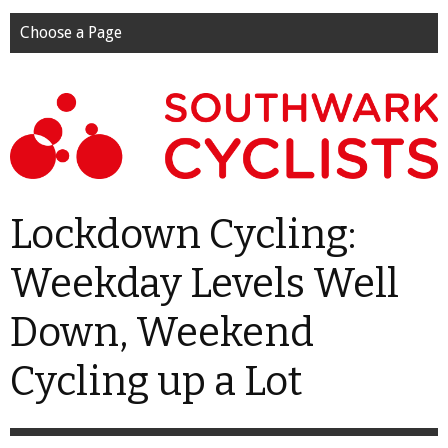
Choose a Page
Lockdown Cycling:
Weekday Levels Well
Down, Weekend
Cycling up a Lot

────────

→ **TASK INSTRUCTIONS**:
Retype every entry verbatim and exclude the pictures from the copy.

→ **EXERCISE SOLUTION**:
Choose a Page
Lockdown Cycling:
Weekday Levels Well
Down, Weekend
Cycling up a Lot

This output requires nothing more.